__PROBLEMS TO SOLVE__.
1) Could you quote the Hive thread verbatim, starting with "I can see how" and going on through "is often true."?
2) Will you print only the lines of the records starting with the line with "family: Acanthaceae" and going on through the line with "scientific name: Guzmania monostachia", both included, exactly as they stand?

— start of PAGE —

When they named the network Hive after the forced rebrand.
I would have went for something less generic like Hydra or something.

I don't know what to tell you man: you are right.

But also this is just how republics work.
The people who get elected don't have to ask for permission.
They act first and deal with the fallout afterwards.
There are benefits and pitfalls to doing it this way.
Strong leadership and power consolidation are a double-edged sword.

My analysis of the situation is that most on Hive exaggerate the problems and downplay the benefit.
We can argue this is suboptimal and it "shouldn't be like this" all we want,
but at the end of the day everyone on Hive implicitly agrees with the rules.
Whether they like it or not.
It's opt-in governance.

but at the end of the day everyone on Hive implicitly agrees with the rules. Whether they like it or not. It's opt-in governance.

Or just leave, like most do...

The whole point in the beginning was to be a new revolutionary way to govern, but it ended up being just a copy of the current Centralized US Gov... So, Hive is a failed experiment really.

I can see how easy it is to come to this conclusion, but I don't agree for a handful of reasons.
A big one is USG doesn't control USD, but Hive does control Hive and HBD.
Citizens of America do not benefit from a strong dollar, in fact the opposite is often true.
Citizens of Hive directly benefit from a strong currency, and the currency has other utility besides storing value.
I could go on, and have in other posts, but your name is literally Not-Convinced so...
Clearly these things need to be proven rather than speculated upon.

But calling Hive a failed experiment is extremely premature.

This network will continue running until something exponentially better comes along, which I doubt will happen.

A lack of growth year over year shows stagnation, so definitely not a success and in my eyes; A failed experiment, because the end result was not at all revolutionary and at this point will not be seen, at least for years to come if ever.

All Hive has proven is that you only need a small community to make the economics work for a consistent period of time.

By the way, I didn't say it was exactly the same when you get into the details. It's the basics that are close enough. It doesn't have to be that way though, because of the differences, like realtime voting. The problem is mostly with the average complacent human. If that can't be accounted for then there's going to be little difference. Stake weighted voting didn't counter this, it just made it worse.

— end of PAGE —
— start of DATASET EXTRACT —

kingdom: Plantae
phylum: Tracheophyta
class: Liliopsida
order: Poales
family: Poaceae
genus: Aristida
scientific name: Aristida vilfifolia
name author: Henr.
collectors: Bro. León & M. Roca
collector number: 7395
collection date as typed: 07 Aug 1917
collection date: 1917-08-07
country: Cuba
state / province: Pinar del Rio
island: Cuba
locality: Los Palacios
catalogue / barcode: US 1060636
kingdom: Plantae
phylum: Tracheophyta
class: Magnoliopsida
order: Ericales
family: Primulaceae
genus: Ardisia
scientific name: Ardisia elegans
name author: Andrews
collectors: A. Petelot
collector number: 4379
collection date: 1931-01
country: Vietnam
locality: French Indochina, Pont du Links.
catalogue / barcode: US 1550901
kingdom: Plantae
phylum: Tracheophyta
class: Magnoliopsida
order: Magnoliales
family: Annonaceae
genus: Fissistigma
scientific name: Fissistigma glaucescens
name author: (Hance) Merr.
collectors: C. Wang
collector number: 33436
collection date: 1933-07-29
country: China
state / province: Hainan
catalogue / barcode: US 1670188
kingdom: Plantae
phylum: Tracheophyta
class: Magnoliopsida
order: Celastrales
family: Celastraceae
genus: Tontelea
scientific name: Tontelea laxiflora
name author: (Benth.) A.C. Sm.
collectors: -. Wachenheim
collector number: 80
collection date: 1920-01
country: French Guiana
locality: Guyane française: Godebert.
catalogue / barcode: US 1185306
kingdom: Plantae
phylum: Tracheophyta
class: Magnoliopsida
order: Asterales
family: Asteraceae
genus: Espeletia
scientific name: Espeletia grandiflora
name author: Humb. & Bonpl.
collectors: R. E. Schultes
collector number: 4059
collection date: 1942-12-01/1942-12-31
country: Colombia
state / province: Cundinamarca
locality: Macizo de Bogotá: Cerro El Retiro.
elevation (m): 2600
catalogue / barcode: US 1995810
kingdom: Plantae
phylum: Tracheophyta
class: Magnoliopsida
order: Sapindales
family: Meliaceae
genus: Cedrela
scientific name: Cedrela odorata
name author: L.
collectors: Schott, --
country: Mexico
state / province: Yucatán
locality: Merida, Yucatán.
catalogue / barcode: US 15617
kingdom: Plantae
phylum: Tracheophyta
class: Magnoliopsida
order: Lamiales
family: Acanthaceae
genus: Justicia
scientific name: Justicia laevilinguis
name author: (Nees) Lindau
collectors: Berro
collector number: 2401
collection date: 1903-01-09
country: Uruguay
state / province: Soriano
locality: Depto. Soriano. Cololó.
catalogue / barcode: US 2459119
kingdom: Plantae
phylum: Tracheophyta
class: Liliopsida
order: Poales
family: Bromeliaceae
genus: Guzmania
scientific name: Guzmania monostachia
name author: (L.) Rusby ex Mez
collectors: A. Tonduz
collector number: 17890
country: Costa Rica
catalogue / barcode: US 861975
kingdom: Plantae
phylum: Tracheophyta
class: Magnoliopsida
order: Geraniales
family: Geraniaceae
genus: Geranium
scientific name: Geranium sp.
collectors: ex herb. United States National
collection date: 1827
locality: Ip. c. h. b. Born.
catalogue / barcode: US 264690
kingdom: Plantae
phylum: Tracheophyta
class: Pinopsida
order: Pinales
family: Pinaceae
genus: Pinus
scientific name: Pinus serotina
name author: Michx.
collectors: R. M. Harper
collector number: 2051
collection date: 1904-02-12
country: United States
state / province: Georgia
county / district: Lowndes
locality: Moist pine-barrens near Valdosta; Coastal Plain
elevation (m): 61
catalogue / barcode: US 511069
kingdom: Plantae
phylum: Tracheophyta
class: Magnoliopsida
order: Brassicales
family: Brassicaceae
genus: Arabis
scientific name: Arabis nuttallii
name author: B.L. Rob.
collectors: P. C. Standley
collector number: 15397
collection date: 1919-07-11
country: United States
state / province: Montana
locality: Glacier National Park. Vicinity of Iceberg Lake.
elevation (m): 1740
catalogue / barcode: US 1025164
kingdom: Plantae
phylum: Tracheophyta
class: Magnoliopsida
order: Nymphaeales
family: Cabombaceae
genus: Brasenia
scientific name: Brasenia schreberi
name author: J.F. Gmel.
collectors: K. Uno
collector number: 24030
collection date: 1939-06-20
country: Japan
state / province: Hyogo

— end of DATASET EXTRACT —

__SOLUTION LIST__.
1)
I can see how easy it is to come to this conclusion, but I don't agree for a handful of reasons.
A big one is USG doesn't control USD, but Hive does control Hive and HBD.
Citizens of America do not benefit from a strong dollar, in fact the opposite is often true.

2)
family: Acanthaceae
genus: Justicia
scientific name: Justicia laevilinguis
name author: (Nees) Lindau
collectors: Berro
collector number: 2401
collection date: 1903-01-09
country: Uruguay
state / province: Soriano
locality: Depto. Soriano. Cololó.
catalogue / barcode: US 2459119
kingdom: Plantae
phylum: Tracheophyta
class: Liliopsida
order: Poales
family: Bromeliaceae
genus: Guzmania
scientific name: Guzmania monostachia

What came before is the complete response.